Patient confidential healthcare information may be used or disclosed for other reasons, only after we receive written authorization from that patient. A patient may revoke his/her authorization at any time by submitting a written request to our office. Any services provided before this request will still be based on the prior authorization. We will continue to use/disclose information to receive payment and perform healthcare operations for these services.
II. Patient Rights
The following is a list of patient's rights with respect to his/her protected health information:
· A patient has the right to inspect and copy his/her protected health information.
· A patient has the right to request a restriction of his/her protected health information.
· A patient has the right to receive confidential communications from us by alternative means or at alternative locations.
· A patient has the right to request amendments to his/her protected health information.
· A patient has the right
to receive an accounting of certain disclosures of his/her protected health
information. (Note: Cost-based fees may be added to accounting requests that
occur more than once per 12-month period.)
·A patient has the right to obtain a paper copy of this Privacy
Notice. This is available from our receptionist, or a copy may be obtained by
printing this page.
III. Complaints
If a patient believes that we have violated his/her privacy rights, they may note their complaint to our office directly, or to the Secretary of Health and Human Services. Our office may be notified, in writing, by contacting our Privacy Officer at:
Davidson Eye Associates,
P.A.
Attn: Privacy Officer
Two Hospital Drive
Lexington, NC 27292
(336) 243-2436
(800) 216-2436
We will not retaliate against any patient for filing a complaint. It is our desire to maintain a confidential environment, and notification of any potential violations will assist us in achieving maximum privacy standards. After such a written complaint is received, we will respond, in writing, regarding our decision and/or actions taken regarding that complaint.

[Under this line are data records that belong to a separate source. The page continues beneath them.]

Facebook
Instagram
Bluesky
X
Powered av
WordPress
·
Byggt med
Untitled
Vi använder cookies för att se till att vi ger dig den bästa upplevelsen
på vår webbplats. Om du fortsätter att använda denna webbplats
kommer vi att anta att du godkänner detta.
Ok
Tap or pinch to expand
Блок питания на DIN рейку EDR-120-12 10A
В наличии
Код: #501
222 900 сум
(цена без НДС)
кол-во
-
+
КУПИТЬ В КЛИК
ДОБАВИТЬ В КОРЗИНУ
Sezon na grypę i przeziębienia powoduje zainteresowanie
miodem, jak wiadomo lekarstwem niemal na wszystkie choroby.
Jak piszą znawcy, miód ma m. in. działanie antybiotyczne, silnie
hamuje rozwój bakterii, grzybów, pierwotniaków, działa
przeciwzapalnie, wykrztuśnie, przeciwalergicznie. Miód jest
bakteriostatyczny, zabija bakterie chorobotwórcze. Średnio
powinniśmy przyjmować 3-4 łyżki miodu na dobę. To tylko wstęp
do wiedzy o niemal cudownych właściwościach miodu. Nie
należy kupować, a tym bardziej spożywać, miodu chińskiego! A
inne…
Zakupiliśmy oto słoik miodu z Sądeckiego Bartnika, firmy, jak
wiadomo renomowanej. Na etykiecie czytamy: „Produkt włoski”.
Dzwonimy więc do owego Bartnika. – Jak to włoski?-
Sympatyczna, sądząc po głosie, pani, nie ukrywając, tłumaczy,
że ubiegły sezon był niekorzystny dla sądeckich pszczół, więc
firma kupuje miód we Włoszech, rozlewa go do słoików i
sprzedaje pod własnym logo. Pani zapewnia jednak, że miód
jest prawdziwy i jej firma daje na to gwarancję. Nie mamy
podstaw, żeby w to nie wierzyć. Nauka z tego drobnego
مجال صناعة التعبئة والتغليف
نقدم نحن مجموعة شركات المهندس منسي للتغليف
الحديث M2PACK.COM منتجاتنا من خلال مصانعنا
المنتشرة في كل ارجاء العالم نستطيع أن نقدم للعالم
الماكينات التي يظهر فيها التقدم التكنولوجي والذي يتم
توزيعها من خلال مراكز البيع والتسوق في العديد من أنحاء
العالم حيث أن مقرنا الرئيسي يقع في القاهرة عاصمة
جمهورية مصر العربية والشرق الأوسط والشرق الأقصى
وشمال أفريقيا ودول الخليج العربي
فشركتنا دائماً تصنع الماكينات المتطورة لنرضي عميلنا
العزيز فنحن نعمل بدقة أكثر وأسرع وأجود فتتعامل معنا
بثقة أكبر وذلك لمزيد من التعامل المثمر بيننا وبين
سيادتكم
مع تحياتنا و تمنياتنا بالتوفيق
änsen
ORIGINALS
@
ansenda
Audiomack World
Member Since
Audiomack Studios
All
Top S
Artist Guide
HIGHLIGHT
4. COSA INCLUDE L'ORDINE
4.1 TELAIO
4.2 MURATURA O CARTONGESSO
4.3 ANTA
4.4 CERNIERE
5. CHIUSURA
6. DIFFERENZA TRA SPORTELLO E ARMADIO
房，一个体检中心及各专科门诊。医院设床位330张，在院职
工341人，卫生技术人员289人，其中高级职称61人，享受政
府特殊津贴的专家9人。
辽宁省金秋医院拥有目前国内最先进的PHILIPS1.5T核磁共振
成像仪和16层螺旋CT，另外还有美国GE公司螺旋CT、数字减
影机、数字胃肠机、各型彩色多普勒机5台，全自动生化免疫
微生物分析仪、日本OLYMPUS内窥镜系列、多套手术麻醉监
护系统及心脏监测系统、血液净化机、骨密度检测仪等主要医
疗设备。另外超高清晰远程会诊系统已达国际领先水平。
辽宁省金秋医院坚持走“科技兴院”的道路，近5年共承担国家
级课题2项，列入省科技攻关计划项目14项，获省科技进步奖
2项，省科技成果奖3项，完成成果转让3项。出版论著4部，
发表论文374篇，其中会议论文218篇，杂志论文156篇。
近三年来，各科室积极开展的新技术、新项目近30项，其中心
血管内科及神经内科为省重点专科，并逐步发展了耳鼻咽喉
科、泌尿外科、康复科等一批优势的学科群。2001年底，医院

We are required by law to maintain the privacy of your protected health information.
Our office will abide by the terms of this notice and continue to maintain the
confidentiality of our patient's healthcare information. We reserve the right
to make changes to this notice. Patients will be informed of any substantial
changes to the notice and any patient may request a copy of the updated notice
at any time.
This notice was published and becomes effective on April 14, 2003.